• INPUT ROWS:
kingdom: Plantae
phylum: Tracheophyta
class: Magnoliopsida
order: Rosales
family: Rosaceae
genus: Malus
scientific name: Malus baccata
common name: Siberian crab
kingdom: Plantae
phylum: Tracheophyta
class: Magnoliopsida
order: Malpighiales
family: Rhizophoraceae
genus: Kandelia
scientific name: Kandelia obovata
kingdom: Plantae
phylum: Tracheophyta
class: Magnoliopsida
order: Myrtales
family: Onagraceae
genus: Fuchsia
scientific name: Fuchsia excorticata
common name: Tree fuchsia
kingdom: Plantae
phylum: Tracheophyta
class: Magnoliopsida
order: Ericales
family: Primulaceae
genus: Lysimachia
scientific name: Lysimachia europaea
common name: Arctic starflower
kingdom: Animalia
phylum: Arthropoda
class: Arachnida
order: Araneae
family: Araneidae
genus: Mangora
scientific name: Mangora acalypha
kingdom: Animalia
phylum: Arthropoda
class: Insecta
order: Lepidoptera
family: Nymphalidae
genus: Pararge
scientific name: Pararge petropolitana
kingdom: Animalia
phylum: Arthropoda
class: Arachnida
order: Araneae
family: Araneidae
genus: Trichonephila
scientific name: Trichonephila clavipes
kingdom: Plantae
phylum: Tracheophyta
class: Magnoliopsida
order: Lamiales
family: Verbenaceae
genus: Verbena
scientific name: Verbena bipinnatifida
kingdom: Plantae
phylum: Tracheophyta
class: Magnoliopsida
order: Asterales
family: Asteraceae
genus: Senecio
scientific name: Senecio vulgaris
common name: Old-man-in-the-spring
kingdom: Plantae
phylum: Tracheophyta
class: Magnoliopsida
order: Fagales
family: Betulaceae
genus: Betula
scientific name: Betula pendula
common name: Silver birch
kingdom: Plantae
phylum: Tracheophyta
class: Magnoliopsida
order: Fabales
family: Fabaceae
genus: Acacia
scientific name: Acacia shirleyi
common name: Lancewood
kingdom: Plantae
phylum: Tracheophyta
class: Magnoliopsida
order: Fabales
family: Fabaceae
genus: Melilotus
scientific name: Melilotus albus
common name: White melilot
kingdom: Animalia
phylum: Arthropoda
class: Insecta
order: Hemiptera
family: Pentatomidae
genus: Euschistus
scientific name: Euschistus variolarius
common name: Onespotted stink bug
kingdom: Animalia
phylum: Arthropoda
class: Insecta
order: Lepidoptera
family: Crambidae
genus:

• EXERCISE DETAILS:
Please return the lines of the entries from the line containing "common name: Old-man-in-the-spring" through the line containing "scientific name: Melilotus albus", word for word and with both of those lines included.

• EXPECTED ANSWER:
common name: Old-man-in-the-spring
kingdom: Plantae
phylum: Tracheophyta
class: Magnoliopsida
order: Fagales
family: Betulaceae
genus: Betula
scientific name: Betula pendula
common name: Silver birch
kingdom: Plantae
phylum: Tracheophyta
class: Magnoliopsida
order: Fabales
family: Fabaceae
genus: Acacia
scientific name: Acacia shirleyi
common name: Lancewood
kingdom: Plantae
phylum: Tracheophyta
class: Magnoliopsida
order: Fabales
family: Fabaceae
genus: Melilotus
scientific name: Melilotus albus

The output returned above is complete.